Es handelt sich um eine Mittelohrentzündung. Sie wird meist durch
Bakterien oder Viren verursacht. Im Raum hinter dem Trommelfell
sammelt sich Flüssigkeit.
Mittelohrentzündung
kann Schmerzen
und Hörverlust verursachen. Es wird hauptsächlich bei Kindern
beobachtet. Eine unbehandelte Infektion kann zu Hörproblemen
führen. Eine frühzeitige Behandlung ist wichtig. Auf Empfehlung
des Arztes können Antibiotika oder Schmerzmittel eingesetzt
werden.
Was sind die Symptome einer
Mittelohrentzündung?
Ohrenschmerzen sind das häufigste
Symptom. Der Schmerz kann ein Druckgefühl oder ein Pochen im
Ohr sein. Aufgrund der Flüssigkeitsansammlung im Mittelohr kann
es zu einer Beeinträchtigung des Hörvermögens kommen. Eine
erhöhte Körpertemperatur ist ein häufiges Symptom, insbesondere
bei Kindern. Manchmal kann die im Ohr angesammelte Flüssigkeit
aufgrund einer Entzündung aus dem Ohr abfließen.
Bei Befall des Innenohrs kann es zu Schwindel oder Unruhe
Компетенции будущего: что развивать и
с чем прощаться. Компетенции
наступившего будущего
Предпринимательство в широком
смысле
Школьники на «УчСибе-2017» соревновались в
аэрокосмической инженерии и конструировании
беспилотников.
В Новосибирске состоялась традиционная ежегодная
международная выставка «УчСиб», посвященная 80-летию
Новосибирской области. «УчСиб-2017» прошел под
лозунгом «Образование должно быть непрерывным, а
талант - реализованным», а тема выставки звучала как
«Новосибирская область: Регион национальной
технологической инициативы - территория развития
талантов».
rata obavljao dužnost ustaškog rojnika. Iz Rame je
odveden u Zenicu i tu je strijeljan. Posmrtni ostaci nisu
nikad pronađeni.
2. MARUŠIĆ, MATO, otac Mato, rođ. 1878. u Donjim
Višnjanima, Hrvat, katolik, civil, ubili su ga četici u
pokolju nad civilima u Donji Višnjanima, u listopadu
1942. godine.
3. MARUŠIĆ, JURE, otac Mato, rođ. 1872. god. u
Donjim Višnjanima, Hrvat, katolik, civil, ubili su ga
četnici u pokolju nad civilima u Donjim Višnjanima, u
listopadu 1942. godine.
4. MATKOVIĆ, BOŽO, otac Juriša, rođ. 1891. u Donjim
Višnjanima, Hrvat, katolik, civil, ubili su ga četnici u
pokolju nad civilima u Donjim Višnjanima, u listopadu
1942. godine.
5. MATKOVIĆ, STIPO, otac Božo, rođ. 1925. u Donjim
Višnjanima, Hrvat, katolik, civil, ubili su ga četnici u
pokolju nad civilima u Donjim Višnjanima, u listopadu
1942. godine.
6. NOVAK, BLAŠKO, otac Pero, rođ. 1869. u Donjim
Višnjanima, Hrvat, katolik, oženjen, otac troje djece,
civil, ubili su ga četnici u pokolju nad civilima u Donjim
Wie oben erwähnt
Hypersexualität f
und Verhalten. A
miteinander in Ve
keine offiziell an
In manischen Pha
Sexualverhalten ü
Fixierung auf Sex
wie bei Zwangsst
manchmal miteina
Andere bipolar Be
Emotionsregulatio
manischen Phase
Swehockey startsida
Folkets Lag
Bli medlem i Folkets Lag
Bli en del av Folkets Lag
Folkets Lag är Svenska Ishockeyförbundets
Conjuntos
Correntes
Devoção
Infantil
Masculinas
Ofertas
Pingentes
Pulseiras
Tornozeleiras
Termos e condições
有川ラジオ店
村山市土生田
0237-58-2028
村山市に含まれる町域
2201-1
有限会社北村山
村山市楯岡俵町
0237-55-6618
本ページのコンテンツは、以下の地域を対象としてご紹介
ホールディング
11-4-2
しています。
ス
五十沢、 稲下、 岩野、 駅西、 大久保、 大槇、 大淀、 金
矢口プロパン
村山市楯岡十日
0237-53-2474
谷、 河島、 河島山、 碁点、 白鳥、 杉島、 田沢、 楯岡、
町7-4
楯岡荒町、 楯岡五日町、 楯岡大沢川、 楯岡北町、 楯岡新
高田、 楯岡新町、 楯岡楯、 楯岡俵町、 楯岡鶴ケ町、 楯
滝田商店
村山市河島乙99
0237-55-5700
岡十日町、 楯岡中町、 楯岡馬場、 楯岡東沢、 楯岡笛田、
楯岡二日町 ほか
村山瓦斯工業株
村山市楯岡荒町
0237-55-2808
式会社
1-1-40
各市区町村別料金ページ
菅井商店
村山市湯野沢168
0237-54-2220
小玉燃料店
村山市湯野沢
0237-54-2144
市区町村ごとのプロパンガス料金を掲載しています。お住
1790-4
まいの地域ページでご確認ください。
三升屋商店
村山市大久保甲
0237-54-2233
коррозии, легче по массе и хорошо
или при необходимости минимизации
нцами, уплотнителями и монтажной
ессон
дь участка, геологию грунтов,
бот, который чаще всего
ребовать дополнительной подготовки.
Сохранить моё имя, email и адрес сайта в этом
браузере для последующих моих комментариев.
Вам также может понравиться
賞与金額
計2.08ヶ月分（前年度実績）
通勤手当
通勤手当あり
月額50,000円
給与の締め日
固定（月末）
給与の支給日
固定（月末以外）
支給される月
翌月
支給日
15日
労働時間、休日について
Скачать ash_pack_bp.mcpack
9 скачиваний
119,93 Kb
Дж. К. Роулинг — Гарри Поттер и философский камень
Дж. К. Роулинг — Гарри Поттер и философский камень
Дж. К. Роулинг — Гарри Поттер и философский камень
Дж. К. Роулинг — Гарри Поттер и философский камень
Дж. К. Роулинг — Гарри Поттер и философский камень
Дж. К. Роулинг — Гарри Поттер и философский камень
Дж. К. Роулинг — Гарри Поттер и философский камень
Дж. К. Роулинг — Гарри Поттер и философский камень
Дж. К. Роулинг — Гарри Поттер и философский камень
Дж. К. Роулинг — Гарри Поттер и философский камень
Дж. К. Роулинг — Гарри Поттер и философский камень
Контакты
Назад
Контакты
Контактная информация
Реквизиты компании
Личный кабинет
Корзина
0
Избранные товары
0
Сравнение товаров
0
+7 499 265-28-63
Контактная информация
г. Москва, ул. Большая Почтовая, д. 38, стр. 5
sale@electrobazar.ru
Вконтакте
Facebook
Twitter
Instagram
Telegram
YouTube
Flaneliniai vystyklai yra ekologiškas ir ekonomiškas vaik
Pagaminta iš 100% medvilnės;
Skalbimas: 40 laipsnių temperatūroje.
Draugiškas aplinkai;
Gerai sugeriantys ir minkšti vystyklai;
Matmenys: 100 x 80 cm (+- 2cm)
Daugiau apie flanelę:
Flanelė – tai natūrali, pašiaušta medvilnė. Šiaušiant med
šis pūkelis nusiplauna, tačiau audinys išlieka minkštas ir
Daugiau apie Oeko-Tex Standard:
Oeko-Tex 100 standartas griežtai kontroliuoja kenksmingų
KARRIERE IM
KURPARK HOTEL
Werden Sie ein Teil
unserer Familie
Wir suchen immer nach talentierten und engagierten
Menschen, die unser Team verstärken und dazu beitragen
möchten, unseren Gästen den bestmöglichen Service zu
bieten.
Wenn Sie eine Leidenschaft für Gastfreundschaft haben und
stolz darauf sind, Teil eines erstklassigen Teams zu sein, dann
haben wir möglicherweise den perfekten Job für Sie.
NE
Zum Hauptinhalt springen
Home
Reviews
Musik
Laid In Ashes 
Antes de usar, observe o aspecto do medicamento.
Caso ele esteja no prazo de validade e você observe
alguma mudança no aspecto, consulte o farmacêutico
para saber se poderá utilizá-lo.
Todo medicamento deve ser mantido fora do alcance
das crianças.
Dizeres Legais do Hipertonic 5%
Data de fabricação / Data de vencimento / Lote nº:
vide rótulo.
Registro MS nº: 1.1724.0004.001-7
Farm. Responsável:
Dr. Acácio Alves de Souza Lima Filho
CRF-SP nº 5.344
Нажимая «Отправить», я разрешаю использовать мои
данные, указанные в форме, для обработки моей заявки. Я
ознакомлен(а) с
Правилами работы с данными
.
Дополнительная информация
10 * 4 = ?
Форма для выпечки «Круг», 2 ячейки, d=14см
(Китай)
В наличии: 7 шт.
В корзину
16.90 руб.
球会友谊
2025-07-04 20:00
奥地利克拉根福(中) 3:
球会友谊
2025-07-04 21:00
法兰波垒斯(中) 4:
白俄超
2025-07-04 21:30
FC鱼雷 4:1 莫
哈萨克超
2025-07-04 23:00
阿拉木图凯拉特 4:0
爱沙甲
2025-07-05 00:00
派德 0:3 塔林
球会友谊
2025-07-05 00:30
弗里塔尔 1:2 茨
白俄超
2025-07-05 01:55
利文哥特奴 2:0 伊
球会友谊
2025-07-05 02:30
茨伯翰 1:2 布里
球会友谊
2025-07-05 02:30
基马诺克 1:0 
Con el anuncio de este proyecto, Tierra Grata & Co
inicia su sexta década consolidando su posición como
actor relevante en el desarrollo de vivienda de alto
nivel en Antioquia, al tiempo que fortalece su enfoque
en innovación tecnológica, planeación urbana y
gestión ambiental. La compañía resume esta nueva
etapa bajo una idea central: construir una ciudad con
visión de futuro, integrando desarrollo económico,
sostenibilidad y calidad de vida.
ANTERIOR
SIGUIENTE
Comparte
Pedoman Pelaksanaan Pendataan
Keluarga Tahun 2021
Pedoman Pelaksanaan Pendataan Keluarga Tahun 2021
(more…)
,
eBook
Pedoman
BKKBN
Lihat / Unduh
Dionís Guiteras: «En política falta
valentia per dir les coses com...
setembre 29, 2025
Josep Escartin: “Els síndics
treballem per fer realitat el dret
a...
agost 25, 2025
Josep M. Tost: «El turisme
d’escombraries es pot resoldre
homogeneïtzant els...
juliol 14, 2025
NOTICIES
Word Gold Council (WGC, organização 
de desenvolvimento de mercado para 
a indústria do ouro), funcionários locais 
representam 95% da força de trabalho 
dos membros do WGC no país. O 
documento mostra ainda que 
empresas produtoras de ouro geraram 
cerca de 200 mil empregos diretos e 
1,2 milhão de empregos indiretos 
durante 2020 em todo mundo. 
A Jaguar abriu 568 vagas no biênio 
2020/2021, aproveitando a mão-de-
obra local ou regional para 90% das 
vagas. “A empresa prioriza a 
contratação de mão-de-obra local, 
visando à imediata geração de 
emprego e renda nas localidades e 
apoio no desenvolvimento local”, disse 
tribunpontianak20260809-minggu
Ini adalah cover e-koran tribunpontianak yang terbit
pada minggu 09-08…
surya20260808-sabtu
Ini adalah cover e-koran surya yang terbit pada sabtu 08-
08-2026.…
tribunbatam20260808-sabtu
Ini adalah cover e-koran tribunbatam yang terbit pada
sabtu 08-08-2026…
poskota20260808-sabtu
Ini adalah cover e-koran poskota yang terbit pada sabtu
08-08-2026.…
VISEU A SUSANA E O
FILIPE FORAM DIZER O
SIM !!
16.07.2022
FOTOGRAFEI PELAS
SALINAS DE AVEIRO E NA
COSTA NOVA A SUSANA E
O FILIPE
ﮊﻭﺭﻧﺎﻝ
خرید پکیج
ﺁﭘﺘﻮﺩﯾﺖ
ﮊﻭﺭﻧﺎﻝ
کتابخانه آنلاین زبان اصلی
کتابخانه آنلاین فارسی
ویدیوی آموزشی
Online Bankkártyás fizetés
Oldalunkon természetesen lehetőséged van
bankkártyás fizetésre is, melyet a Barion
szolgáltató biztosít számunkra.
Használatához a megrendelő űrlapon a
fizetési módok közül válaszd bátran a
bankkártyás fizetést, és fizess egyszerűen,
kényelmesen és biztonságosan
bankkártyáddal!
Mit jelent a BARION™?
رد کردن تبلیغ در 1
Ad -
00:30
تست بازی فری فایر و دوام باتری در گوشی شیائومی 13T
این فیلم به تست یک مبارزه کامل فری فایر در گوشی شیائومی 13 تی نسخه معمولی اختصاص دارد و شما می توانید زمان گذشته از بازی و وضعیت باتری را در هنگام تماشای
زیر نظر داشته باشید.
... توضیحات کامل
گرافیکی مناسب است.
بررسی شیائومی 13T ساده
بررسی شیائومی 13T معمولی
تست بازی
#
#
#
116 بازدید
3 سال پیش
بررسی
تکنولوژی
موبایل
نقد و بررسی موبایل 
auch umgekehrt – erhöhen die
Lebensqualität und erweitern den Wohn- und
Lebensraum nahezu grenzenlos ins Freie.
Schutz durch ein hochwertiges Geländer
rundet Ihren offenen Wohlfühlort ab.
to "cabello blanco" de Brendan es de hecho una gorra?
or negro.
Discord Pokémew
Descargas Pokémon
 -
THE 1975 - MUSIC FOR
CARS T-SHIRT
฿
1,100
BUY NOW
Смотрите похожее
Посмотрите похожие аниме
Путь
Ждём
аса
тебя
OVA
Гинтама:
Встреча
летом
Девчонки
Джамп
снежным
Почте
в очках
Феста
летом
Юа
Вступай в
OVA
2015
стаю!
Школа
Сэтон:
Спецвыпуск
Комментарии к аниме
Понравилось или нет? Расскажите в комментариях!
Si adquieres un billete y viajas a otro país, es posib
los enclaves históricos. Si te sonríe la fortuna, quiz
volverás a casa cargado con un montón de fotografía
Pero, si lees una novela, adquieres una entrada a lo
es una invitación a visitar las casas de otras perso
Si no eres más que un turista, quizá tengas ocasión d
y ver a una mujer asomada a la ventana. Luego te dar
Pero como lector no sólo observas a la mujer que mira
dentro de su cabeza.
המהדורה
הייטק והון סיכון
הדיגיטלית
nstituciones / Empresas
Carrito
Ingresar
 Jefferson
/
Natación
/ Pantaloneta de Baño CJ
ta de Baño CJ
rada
·····
## Directions for this task
Rewrite the records from their start through the line with "rata obavljao dužnost", replacing "Kindern" with "Kleinkindern" and leaving everything else unchanged.

## Response to the exercise
Es handelt sich um eine Mittelohrentzündung. Sie wird meist durch
Bakterien oder Viren verursacht. Im Raum hinter dem Trommelfell
sammelt sich Flüssigkeit.
Mittelohrentzündung
kann Schmerzen
und Hörverlust verursachen. Es wird hauptsächlich bei Kleinkindern
beobachtet. Eine unbehandelte Infektion kann zu Hörproblemen
führen. Eine frühzeitige Behandlung ist wichtig. Auf Empfehlung
des Arztes können Antibiotika oder Schmerzmittel eingesetzt
werden.
Was sind die Symptome einer
Mittelohrentzündung?
Ohrenschmerzen sind das häufigste
Symptom. Der Schmerz kann ein Druckgefühl oder ein Pochen im
Ohr sein. Aufgrund der Flüssigkeitsansammlung im Mittelohr kann
es zu einer Beeinträchtigung des Hörvermögens kommen. Eine
erhöhte Körpertemperatur ist ein häufiges Symptom, insbesondere
bei Kleinkindern. Manchmal kann die im Ohr angesammelte Flüssigkeit
aufgrund einer Entzündung aus dem Ohr abfließen.
Bei Befall des Innenohrs kann es zu Schwindel oder Unruhe
Компетенции будущего: что развивать и
с чем прощаться. Компетенции
наступившего будущего
Предпринимательство в широком
смысле
Школьники на «УчСибе-2017» соревновались в
аэрокосмической инженерии и конструировании
беспилотников.
В Новосибирске состоялась традиционная ежегодная
международная выставка «УчСиб», посвященная 80-летию
Новосибирской области. «УчСиб-2017» прошел под
лозунгом «Образование должно быть непрерывным, а
талант - реализованным», а тема выставки звучала как
«Новосибирская область: Регион национальной
технологической инициативы - территория развития
талантов».
rata obavljao dužnost ustaškog rojnika. Iz Rame je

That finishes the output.